Scots Abroad in the Fifteenth Century

Classic Pamphlet

Annie I. Dunlop, last updated: 3rd June 2015

Merchants, Diplomats and Students

(Historical Association Pamphlet, No. 124, 1942)

Dunlop's research into the occupations and attitudes of Scots abroad during the 15th century uncovers some surprising revelations about all members of the Scottish ex-pat society.

She particularly notes the ‘scurrilous' opinions of the French regarding Scotsmen's behaviour. While Scottish diplomatists and envoys tended royal affairs abroad, gracing palaces in France, Milan, Rome and Spain, it seems Burgundian courtiers at Edinburgh thought little of them, referring ‘condescendingly of their backward social habits'.

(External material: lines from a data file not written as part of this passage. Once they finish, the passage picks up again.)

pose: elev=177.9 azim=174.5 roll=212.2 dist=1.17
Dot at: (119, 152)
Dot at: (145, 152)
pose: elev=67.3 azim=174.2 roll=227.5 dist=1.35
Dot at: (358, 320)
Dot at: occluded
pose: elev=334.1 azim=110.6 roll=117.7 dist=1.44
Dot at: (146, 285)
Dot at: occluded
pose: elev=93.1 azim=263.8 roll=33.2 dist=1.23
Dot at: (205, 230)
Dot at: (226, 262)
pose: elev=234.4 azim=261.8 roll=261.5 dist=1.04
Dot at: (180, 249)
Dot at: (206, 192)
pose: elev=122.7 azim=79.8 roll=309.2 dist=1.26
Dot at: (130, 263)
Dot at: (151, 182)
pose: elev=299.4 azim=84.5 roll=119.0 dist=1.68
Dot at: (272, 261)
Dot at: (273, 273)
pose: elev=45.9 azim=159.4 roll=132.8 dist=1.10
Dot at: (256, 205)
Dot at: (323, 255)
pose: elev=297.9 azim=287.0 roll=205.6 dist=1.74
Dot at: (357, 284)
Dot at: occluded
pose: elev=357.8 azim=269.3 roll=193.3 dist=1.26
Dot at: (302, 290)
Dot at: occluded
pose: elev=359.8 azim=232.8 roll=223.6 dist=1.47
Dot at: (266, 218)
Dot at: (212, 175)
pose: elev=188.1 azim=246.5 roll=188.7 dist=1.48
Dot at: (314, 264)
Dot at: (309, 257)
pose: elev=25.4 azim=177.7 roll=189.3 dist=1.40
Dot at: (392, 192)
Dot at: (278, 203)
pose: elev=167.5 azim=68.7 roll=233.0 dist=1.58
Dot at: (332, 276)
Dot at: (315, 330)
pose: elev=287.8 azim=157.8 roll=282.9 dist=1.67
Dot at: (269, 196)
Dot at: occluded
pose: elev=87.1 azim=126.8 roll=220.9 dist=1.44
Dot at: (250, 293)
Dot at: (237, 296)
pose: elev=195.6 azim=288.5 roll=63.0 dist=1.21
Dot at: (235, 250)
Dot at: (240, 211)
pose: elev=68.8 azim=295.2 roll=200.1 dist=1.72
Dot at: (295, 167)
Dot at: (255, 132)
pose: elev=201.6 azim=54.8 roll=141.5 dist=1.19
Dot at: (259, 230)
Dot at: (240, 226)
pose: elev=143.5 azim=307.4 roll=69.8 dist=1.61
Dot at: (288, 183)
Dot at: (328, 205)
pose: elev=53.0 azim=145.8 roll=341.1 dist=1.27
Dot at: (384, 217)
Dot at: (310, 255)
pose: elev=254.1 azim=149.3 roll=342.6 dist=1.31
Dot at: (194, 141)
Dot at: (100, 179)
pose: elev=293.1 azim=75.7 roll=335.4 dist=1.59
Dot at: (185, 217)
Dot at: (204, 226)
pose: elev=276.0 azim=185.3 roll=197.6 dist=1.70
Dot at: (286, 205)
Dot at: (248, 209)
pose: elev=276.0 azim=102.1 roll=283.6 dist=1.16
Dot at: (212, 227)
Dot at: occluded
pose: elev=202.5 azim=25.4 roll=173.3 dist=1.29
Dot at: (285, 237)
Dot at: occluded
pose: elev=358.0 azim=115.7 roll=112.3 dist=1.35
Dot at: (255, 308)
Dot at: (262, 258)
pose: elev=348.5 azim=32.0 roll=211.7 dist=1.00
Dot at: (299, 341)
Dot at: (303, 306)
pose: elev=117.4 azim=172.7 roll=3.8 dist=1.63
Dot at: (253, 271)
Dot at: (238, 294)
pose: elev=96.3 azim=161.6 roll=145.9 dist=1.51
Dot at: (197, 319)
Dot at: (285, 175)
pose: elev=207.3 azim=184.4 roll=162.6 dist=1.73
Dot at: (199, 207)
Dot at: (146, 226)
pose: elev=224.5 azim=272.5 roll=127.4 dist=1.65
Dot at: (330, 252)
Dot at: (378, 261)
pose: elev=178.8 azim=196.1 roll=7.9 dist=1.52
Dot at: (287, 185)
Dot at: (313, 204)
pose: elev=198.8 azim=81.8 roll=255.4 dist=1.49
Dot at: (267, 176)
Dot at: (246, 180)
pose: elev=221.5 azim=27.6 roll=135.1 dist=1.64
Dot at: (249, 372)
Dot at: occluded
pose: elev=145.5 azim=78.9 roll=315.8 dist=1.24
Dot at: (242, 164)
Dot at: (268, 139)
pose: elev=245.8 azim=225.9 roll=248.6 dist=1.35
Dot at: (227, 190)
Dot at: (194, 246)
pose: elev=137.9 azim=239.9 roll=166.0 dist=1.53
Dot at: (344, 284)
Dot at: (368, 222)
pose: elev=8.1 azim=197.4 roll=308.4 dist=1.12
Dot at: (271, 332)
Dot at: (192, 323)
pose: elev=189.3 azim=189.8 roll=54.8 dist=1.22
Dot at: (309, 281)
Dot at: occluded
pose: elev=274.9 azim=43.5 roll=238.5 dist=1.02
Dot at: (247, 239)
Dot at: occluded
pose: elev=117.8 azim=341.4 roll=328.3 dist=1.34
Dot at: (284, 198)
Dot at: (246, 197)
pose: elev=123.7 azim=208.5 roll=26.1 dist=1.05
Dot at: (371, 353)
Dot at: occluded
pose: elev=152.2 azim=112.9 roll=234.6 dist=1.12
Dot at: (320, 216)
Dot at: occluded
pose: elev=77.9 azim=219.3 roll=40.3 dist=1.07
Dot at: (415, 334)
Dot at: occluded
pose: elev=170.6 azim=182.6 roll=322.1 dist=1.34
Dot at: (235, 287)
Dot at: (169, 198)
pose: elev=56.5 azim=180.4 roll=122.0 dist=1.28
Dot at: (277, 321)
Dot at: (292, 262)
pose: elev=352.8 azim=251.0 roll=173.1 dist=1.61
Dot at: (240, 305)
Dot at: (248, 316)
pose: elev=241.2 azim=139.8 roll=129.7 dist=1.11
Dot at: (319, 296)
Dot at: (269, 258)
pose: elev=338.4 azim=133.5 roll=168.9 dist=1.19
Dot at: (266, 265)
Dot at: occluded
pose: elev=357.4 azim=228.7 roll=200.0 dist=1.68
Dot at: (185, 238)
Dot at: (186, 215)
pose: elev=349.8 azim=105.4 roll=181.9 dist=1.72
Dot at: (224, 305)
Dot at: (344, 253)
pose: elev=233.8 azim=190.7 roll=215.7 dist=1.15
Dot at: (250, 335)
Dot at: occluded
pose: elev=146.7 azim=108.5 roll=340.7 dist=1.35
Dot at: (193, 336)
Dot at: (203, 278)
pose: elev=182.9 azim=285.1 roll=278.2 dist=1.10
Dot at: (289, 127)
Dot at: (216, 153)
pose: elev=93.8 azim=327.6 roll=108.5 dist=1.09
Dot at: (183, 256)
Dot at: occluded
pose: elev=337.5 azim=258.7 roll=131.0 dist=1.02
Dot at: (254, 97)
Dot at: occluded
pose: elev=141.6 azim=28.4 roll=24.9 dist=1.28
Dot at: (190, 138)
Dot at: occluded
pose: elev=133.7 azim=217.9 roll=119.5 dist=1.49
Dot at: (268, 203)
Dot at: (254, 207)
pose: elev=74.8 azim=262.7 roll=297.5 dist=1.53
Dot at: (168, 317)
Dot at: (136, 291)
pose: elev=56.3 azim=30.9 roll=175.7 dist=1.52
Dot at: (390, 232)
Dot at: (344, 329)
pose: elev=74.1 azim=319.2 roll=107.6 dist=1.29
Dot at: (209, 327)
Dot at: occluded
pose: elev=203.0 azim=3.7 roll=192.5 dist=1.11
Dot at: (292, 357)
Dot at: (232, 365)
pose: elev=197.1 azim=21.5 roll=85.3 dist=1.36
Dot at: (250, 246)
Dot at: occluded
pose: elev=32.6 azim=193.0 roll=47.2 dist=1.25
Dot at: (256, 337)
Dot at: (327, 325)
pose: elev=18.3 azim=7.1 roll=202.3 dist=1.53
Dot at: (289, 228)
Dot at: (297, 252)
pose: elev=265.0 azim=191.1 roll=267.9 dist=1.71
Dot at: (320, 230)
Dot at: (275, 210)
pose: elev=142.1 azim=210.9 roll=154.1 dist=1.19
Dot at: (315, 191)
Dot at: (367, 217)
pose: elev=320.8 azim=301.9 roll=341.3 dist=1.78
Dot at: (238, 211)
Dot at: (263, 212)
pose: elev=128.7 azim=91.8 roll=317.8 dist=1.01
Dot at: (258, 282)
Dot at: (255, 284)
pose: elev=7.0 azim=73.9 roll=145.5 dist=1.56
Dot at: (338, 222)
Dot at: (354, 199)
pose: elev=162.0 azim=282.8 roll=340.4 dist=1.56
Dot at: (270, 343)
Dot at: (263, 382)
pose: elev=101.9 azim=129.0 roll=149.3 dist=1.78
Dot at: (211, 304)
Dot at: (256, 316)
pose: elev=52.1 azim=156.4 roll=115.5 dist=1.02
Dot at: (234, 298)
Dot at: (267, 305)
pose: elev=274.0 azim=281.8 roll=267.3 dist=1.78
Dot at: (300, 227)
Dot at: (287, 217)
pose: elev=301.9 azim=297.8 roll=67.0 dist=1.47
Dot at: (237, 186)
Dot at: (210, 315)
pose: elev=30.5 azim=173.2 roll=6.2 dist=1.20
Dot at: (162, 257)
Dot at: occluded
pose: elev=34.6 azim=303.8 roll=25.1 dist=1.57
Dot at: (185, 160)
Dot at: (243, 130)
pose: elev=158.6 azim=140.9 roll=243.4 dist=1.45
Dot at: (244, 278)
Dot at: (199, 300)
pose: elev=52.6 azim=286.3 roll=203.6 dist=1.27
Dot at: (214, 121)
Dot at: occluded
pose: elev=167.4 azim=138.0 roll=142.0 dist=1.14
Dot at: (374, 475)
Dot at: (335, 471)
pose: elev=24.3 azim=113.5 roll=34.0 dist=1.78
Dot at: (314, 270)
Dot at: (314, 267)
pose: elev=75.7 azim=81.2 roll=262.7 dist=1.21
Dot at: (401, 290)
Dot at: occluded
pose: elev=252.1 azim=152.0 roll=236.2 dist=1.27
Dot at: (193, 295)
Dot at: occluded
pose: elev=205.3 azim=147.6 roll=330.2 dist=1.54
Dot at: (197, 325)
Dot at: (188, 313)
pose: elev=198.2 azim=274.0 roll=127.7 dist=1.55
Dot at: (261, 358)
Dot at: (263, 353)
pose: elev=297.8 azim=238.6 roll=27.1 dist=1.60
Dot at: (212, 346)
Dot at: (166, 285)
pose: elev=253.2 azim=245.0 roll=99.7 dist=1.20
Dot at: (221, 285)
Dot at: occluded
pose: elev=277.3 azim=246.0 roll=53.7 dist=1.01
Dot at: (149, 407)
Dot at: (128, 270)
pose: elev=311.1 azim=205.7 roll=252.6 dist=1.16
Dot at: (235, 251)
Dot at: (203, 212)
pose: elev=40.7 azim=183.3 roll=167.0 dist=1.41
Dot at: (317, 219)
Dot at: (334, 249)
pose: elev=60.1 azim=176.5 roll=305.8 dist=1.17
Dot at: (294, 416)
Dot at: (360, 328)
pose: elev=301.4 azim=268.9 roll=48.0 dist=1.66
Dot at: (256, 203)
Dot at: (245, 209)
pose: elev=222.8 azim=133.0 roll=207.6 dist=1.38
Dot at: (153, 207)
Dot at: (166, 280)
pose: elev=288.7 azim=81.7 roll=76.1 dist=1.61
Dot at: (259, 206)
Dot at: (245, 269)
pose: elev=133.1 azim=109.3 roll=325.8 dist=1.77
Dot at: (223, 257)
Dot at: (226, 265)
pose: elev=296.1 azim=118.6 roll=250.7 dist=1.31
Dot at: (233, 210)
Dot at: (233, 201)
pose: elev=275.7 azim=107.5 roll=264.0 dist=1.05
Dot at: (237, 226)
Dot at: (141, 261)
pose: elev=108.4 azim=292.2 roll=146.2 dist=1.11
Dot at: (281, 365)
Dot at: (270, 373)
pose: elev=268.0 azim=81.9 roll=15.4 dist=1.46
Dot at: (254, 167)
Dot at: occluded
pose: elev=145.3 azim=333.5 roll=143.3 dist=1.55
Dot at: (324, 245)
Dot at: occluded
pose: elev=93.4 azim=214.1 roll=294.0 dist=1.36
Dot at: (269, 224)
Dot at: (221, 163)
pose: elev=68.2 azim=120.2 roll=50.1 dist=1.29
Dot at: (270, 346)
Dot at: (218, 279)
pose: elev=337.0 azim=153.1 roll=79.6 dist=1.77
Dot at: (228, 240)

The antics of priests and pilgrims also did not go unnoticed, with Acts of Parliament written early in the 1400s in an attempt to ensure the ‘gude and honest cause' of all leaving Scottish borders in pursuit of religious, social, or economic advancement. Despite these ‘gude' intentions, Dunlop notes how quickly ecclesiastics threw ‘all scruples to the wind in their haste to capture the ear of the Pope' --- the Papal Court holding far more weight than the weak and poor Scottish Crown at this time. Less fortunate clergyman thus came to be ‘detailed in irons', ‘incarcerated', or worse during failed attempts to reach Rome before their rivals.

Students, too - perhaps less surprisingly - are accredited with leading a ‘turbulent' academic life. Similarly to today, the ‘initiation of the newcomer into university life' was considered essential, and by all accounts was ‘an occasion of rollicking buffoonery and extravagant expenditure and extortion'. More alarmingly, however, Dunlop reports that acts of violence between Scottish students were not infrequent. Known to have included stones, knives and even swords in some German universities - ‘the chief sources of abuse...[being] vagabondage' - ‘cases of brawls between masters' were just as common.

Equally adventurous and enterprising, Scottish merchants were well thought of, despite being known for piracy. Well dressed and represented in parliament, their ‘uncanny genius for fraternisation' earned them friends internationally, gaining them trading privileges above other foreigners.

Boisterous and adventurous, Scots in the fifteenth century infiltrated all aspects of European society. Dunlop's pamphlet on their various escapades is both informative and entertaining.